Estas especulaciones se sostienen al sospechar que Mayz, un hombre que propuso la hermenéutica existencial como método filosófico para entendernos como americanos, no era inocente en términos alegóricos ni anagógicos. De hecho, bajo esta premisa, el honor de ser jardinero honorario de la Universidad Simón Bolívar se resignifica más allá de la interpretación usual de «la humildad necesaria en la vocación académica», o de cultor de «un jardín de conocimiento, juventud y esperanza».

Un jardinero es un técnico que poetiza, que introduce orden en una naturaleza silvestre que tiende al caos; sin reprimirla, sino más bien apreciando el potencial estético de lo que puede llegar a ser. El jardinero ve la flor en el tallo antes de que aparezca. De este modo, es un oficio que representa la combinación de técnica y humanidad, haciéndonos entender que nunca han estado separadas. Por eso los jardines, nos recuerda Chevalier, son paraísos.

Y aunque estemos equivocados y nos desmienta el maestro póstumamente, queremos imaginarlo sonriendo, como lo hacía tras los discursos contestatarios de los actos de graduación a los que iba, mientras musitaba: «este es el egresado crítico que hemos querido formar».

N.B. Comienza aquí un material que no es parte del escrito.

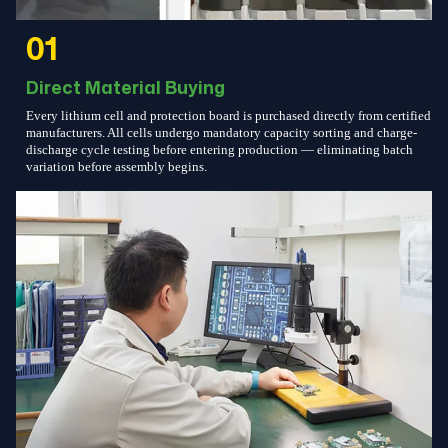
01
Direct Material Buying
Every lithium cell and protection board is purchased directly from certified
manufacturers. All cells undergo mandatory capacity sorting and charge-
discharge cycle testing before entering production — eliminating batch
variation before assembly begins.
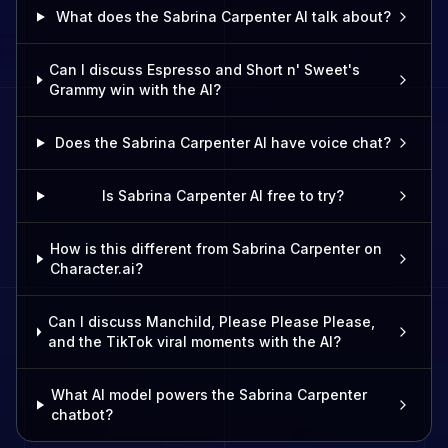
What does the Sabrina Carpenter AI talk about?
Can I discuss Espresso and Short n' Sweet's
Grammy win with the AI?
Does the Sabrina Carpenter AI have voice chat?
Is Sabrina Carpenter AI free to try?
How is this different from Sabrina Carpenter on
Character.ai?
Can I discuss Manchild, Please Please Please,
and the TikTok viral moments with the AI?
What AI model powers the Sabrina Carpenter
chatbot?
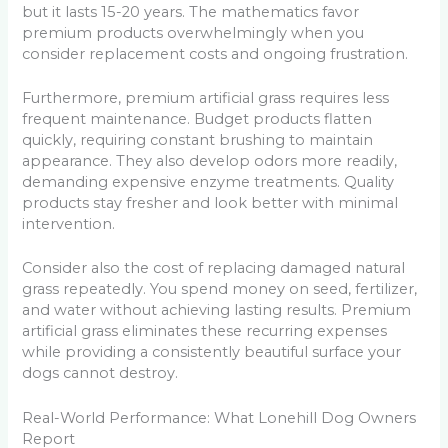
but it lasts 15-20 years. The mathematics favor
premium products overwhelmingly when you
consider replacement costs and ongoing frustration.
Furthermore, premium artificial grass requires less
frequent maintenance. Budget products flatten
quickly, requiring constant brushing to maintain
appearance. They also develop odors more readily,
demanding expensive enzyme treatments. Quality
products stay fresher and look better with minimal
intervention.
Consider also the cost of replacing damaged natural
grass repeatedly. You spend money on seed, fertilizer,
and water without achieving lasting results. Premium
artificial grass eliminates these recurring expenses
while providing a consistently beautiful surface your
dogs cannot destroy.
Real-World Performance: What Lonehill Dog Owners
Report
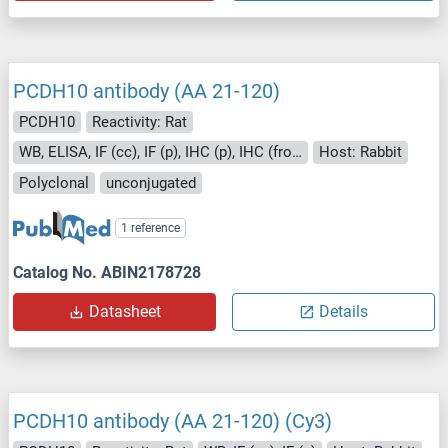
PCDH10 antibody (AA 21-120)
PCDH10
Reactivity: Rat
WB, ELISA, IF (cc), IF (p), IHC (p), IHC (fro), ICC
Host: Rabbit
Polyclonal
unconjugated
1 reference
Catalog No. ABIN2178728
Datasheet
Details
PCDH10 antibody (AA 21-120) (Cy3)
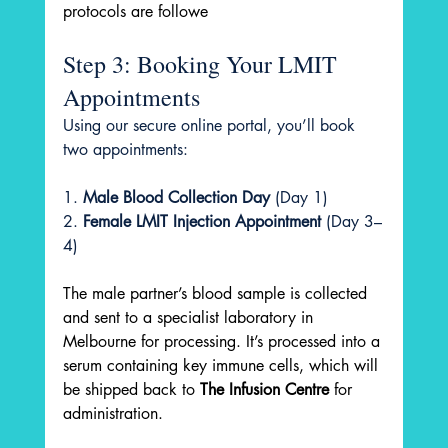
protocols are followe
Step 3: Booking Your LMIT 
Appointments
Using our secure online portal, you’ll book 
two appointments:
1. 
Male Blood Collection Day
 (Day 1)
2. 
Female LMIT Injection Appointment
 (Day 3–
4)
The male partner’s blood sample is collected 
and sent to a specialist laboratory in 
Melbourne for processing. It’s processed into a 
serum containing key immune cells, which will 
be shipped back to 
The Infusion Centre
 for 
administration.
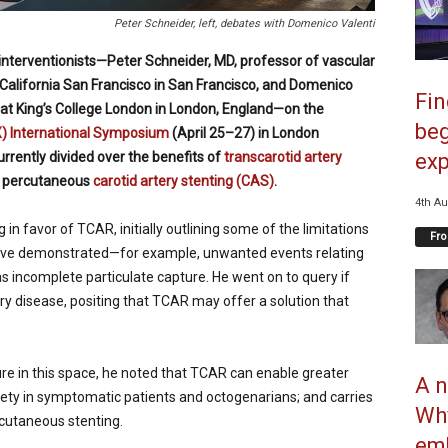
Peter Schneider, left, debates with Domenico Valenti
nterventionists—Peter Schneider, MD, professor of vascular
 California San Francisco in San Francisco, and Domenico
Fi
y at King’s College London in London, England—on the
beg
X) International Symposium
(April 25–27) in London
rrently divided over the benefits of
transcarotid artery
exp
o percutaneous
carotid artery stenting (CAS)
.
4th Au
in favor of TCAR, initially outlining some of the limitations
Fro
have demonstrated—for example, unwanted events relating
as incomplete particulate capture. He went on to query if
tery disease, positing that TCAR may offer a solution that
ture in this space, he noted that TCAR can enable greater
A n
fety in symptomatic patients and octogenarians; and carries
Why
rcutaneous stenting.
emb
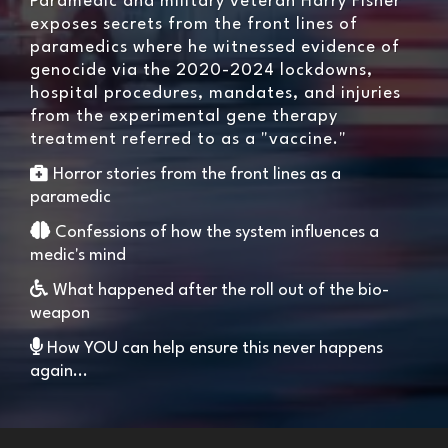
Paramedic and military veteran Harry Fisher
exposes secrets from the front lines of
paramedics where he witnessed evidence of
genocide via the 2020-2024 lockdowns,
hospital procedures, mandates, and injuries
from the experimental gene therapy
treatment referred to as a "vaccine."
Horror stories from the front lines as a
paramedic
Confessions of how the system influences a
medic's mind
What happened after the roll out of the bio-
weapon
How YOU can help ensure this never happens
again...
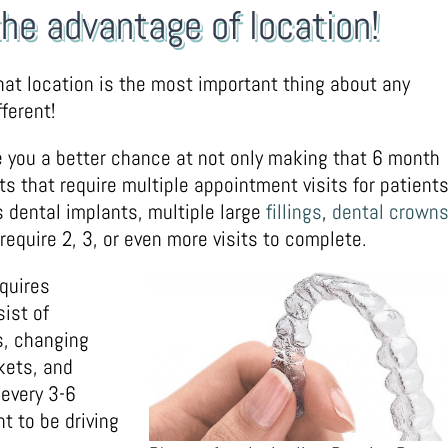
the advantage of location!
at location is the most important thing about any
ferent!
ive you a better chance at not only making that 6 month
ts that require multiple appointment visits for patients
dental implants, multiple large
fillings
,
dental crown
quire 2, 3, or even more visits to complete.
equires
ist of
s, changing
kets, and
 every 3-6
t to be driving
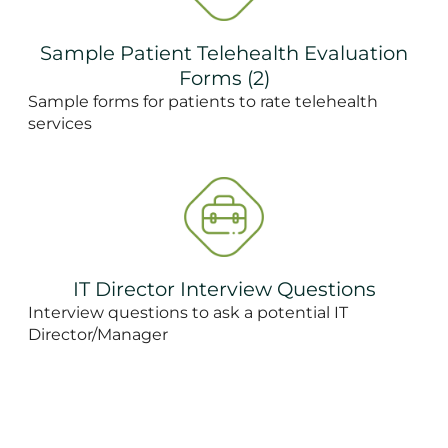
Sample Patient Telehealth Evaluation
Forms (2)
Sample forms for patients to rate telehealth
services
IT Director Interview Questions
Interview questions to ask a potential IT
Director/Manager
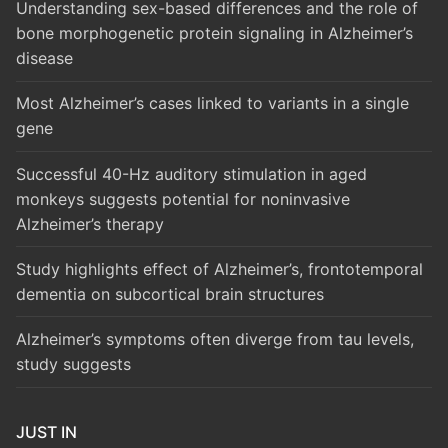
Understanding sex-based differences and the role of
bone morphogenetic protein signaling in Alzheimer’s
disease
Most Alzheimer’s cases linked to variants in a single
gene
Successful 40-Hz auditory stimulation in aged
monkeys suggests potential for noninvasive
Alzheimer’s therapy
Study highlights effect of Alzheimer’s, frontotemporal
dementia on subcortical brain structures
Alzheimer’s symptoms often diverge from tau levels,
study suggests
JUST IN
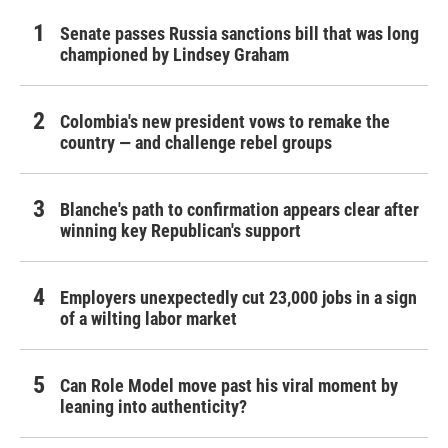
Senate passes Russia sanctions bill that was long
championed by Lindsey Graham
Colombia's new president vows to remake the
country — and challenge rebel groups
Blanche's path to confirmation appears clear after
winning key Republican's support
Employers unexpectedly cut 23,000 jobs in a sign
of a wilting labor market
Can Role Model move past his viral moment by
leaning into authenticity?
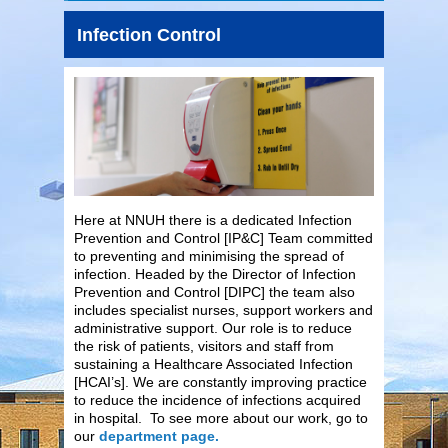
Infection Control
Here at NNUH there is a dedicated Infection
Prevention and Control [IP&C] Team committed
to preventing and minimising the spread of
infection. Headed by the Director of Infection
Prevention and Control [DIPC] the team also
includes specialist nurses, support workers and
administrative support. Our role is to reduce
the risk of patients, visitors and staff from
sustaining a Healthcare Associated Infection
[HCAI’s]. We are constantly improving practice
to reduce the incidence of infections acquired
in hospital. To see more about our work, go to
our
department page.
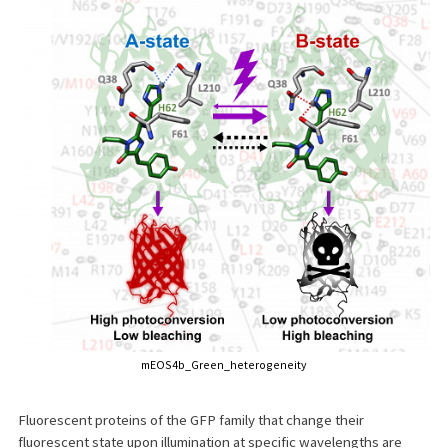
mEOS4b_Green_heterogeneity
Fluorescent proteins of the GFP family that change their
fluorescent state upon illumination at specific wavelengths are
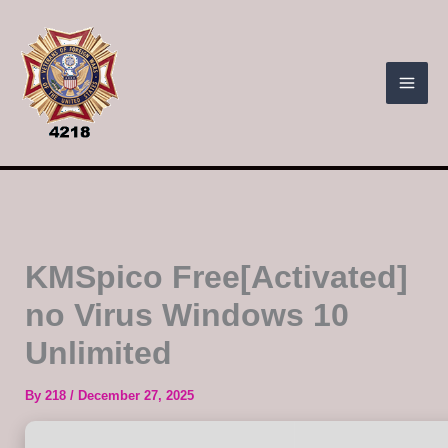
Skip
to
content
KMSpico Free[Activated]
no Virus Windows 10
Unlimited
By
218
/
December 27, 2025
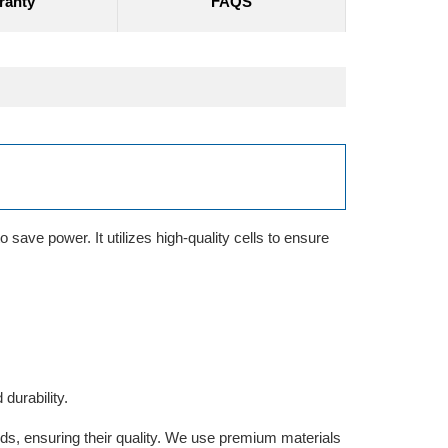
ranty
FAQS
save power. It utilizes high-quality cells to ensure
durability.
rds, ensuring their quality. We use premium materials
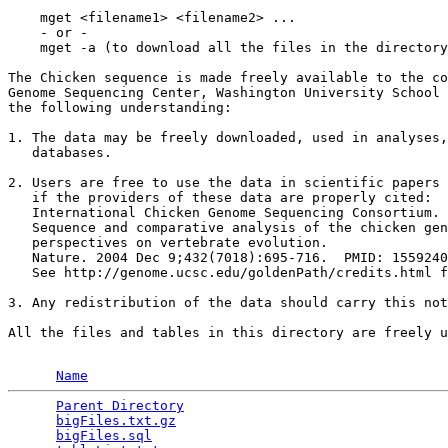
    mget <filename1> <filename2> ...

    - or -

    mget -a (to download all the files in the directory
The Chicken sequence is made freely available to the co
Genome Sequencing Center, Washington University School 
the following understanding:

1. The data may be freely downloaded, used in analyses,
   databases.

2. Users are free to use the data in scientific papers 
   if the providers of these data are properly cited:

   International Chicken Genome Sequencing Consortium. 
   Sequence and comparative analysis of the chicken gen
   perspectives on vertebrate evolution.

   Nature. 2004 Dec 9;432(7018):695-716.  PMID: 1559240
   See http://genome.ucsc.edu/goldenPath/credits.html f
3. Any redistribution of the data should carry this not
All the files and tables in this directory are freely u
Name
Parent Directory
                                 
bigFiles.txt.gz
                                  
bigFiles.sql
                                     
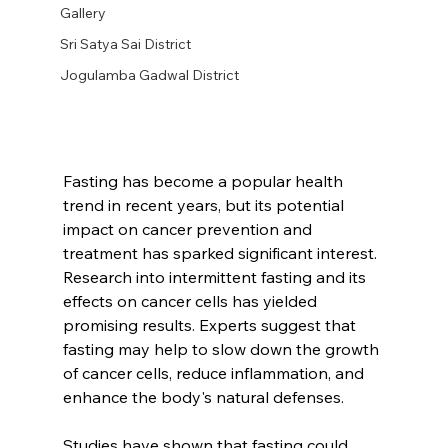
Gallery
Sri Satya Sai District
Jogulamba Gadwal District
Fasting has become a popular health 
trend in recent years, but its potential 
impact on cancer prevention and 
treatment has sparked significant interest. 
Research into intermittent fasting and its 
effects on cancer cells has yielded 
promising results. Experts suggest that 
fasting may help to slow down the growth 
of cancer cells, reduce inflammation, and 
enhance the body's natural defenses.
Studies have shown that fasting could 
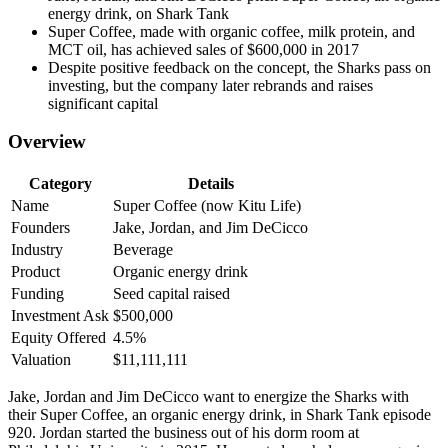
energy drink, on Shark Tank
Super Coffee, made with organic coffee, milk protein, and
MCT oil, has achieved sales of $600,000 in 2017
Despite positive feedback on the concept, the Sharks pass on
investing, but the company later rebrands and raises
significant capital
Overview
Category
Details
Name
Super Coffee (now Kitu Life)
Founders
Jake, Jordan, and Jim DeCicco
Industry
Beverage
Product
Organic energy drink
Funding
Seed capital raised
Investment Ask
$500,000
Equity Offered
4.5%
Valuation
$11,111,111
Jake, Jordan and Jim DeCicco want to energize the Sharks with
their Super Coffee, an organic energy drink, in Shark Tank episode
920. Jordan started the business out of his dorm room at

A propósito de este pensamiento crítico, que es la razón de ser de toda universidad, tendremos que preguntarnos entonces hasta dónde podremos arroparnos con los visionarios desarrollos de Mayz-Vallenilla, Castillo Vacci y Vallota. ¿Cuál es la generación de relevo que se enfrentará intelectual y espiritualmente al desarrollo tecnológico, globalizador y avasallante de nuestra época? ¿Quiénes serán los próximos jardineros?